Federal v. State Rights

Jun 08, 2007 09:21

"But ambitious encroachments of the federal government, on the authority of the State governments, would not excite the opposition of a single State, or of a few States only. They would be signals of general alarm... But what degree of madness could ever drive the federal government to such an extremity."
-- James Madison (Federalist No. 46, 29 January 1788)

When the founding fathers concived of this country, they intended for a weak central govenment, one that only did very specific tasks and nothing else. It was to provide protection for the country, deal with other countries in general, settle disputes between the states, and make sure the states traded fairly with each other. That's it! Today the federal government owns much of the property in some of the states and employs about 3 million people just to keep up with all the laws and regulations that it has created.

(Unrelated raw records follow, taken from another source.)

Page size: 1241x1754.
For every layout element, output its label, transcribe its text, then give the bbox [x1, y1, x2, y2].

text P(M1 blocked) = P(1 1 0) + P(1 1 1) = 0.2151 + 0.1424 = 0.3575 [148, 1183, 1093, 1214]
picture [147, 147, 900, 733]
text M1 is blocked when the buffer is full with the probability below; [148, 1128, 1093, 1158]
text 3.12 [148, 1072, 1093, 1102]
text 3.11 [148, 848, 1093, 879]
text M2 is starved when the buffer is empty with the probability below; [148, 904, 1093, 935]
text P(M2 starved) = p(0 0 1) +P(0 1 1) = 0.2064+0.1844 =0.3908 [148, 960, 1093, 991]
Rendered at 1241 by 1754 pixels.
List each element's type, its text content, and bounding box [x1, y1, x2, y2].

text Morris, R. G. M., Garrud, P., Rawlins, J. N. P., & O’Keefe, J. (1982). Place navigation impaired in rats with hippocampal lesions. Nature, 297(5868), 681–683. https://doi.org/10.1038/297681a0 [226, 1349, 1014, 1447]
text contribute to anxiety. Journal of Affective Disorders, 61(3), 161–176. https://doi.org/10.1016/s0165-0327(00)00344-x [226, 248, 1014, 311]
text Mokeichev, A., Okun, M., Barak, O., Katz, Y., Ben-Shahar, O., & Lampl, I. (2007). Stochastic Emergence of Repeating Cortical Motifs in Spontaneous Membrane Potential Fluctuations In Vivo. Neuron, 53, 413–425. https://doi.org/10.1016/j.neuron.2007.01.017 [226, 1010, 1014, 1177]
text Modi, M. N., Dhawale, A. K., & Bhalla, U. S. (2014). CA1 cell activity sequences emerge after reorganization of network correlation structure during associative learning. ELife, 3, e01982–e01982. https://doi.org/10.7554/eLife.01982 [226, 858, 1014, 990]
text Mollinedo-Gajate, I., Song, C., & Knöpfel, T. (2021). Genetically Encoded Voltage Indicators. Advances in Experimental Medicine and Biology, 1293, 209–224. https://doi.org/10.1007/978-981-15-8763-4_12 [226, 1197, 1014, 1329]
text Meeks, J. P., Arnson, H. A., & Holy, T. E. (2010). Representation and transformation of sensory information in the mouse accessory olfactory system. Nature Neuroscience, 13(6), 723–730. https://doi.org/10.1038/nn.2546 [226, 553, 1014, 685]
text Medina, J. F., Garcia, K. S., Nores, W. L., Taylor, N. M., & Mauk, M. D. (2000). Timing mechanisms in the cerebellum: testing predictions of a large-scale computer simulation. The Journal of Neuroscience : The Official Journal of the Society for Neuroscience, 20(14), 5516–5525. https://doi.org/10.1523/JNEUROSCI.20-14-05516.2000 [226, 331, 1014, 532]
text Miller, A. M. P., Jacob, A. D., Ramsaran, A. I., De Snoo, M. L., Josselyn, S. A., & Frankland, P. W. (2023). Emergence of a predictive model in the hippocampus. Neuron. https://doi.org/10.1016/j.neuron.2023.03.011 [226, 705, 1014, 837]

For a long time individual regulatory agencies, like the EPA had the ability to make up, declare, rules as they saw fit. "From such and such date, no car my emit more than this much CO2", for example. In 1996 Congress finally realised that rulemaking was getting out of hand and passed a law that from then on, rulemaking must go through the full legislative process. That was a great first step, but I think the next should be that the rules that have been made before 1996 must each be submitted through that same process or be voided in the next 5 years. Well, personally, I'd like to see a branch of the govenrment that does nothing but void or repeal laws. Think of it as an oposite house of representatives. 1/3 vote minimum to void a law, 1/2 minimum to repeal it. If a third of the country can't agree that a law is worth keeping it needs to be done on the state or local level or not at all.